The images also showed a large explosion as the temple was blown up. A last picture showed a pile of rubble at the temple site, reported CNN.
"The complete destruction of the pagan Baalshamin temple," caption of one of pictures read.
The Sunni jihadists blew up Palmyra's Baalshamin temple on Sunday, HNGN reported previously. The Baalshamin temple, considered the second most important structure at Palmyra, was built nearly 2,000 years ago.
"All of my memories were torn to shreds; I lost a part of my being. It felt like my family home had been burned down.

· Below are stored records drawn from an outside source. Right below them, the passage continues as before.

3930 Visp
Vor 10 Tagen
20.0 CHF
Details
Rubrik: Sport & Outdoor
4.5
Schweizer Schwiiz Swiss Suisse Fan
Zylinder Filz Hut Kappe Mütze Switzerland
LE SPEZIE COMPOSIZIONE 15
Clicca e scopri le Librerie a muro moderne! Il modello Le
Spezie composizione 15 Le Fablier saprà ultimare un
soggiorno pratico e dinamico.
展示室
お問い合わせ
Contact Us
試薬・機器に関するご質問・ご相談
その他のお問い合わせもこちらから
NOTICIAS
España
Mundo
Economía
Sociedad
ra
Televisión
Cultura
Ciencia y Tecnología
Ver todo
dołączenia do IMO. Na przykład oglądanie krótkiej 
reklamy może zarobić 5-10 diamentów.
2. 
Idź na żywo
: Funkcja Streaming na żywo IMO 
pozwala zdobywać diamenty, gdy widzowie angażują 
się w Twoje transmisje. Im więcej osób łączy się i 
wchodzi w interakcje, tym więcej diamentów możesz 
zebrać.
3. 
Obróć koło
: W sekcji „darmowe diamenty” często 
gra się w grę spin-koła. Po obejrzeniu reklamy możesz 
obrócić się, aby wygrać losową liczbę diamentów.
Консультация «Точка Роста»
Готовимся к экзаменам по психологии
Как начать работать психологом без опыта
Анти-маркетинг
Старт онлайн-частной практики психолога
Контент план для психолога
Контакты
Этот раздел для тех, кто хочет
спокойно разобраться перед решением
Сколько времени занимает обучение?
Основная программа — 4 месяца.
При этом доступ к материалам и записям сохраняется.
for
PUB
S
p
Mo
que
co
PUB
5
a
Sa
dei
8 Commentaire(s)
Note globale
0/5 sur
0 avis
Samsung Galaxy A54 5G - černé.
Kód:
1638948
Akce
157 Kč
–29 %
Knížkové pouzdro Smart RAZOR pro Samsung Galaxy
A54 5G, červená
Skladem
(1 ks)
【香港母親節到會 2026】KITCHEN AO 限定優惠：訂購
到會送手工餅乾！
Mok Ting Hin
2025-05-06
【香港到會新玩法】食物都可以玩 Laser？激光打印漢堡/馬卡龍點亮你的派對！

I felt insulted before this criminal act and our powerlessness and the powerlessness of the international community to stop it," Maamoun Abdulkarim, Syria's antiquities chief, said confirming the destruction of temple, according to The Guardian.
ISIS's destruction of Roman-era temple in Palmyra drew international condemnation.
"Such acts are war crimes and their perpetrators must be accountable for their actions," UNESCO director general Irina Bokova said in a statement on Monday.
"The systematic destruction of cultural symbols embodying Syrian cultural diversity reveals the true intent of such attacks, which is to deprive the Syrian people of its knowledge, its identity and history," said Bokova.
The demolition of Baalshamin temple came few days after the ISIS militants beheaded 83-year-old Palmyra antiquities chief Khalid al-Asaad publicly and hung up his headless body on a column at a public square.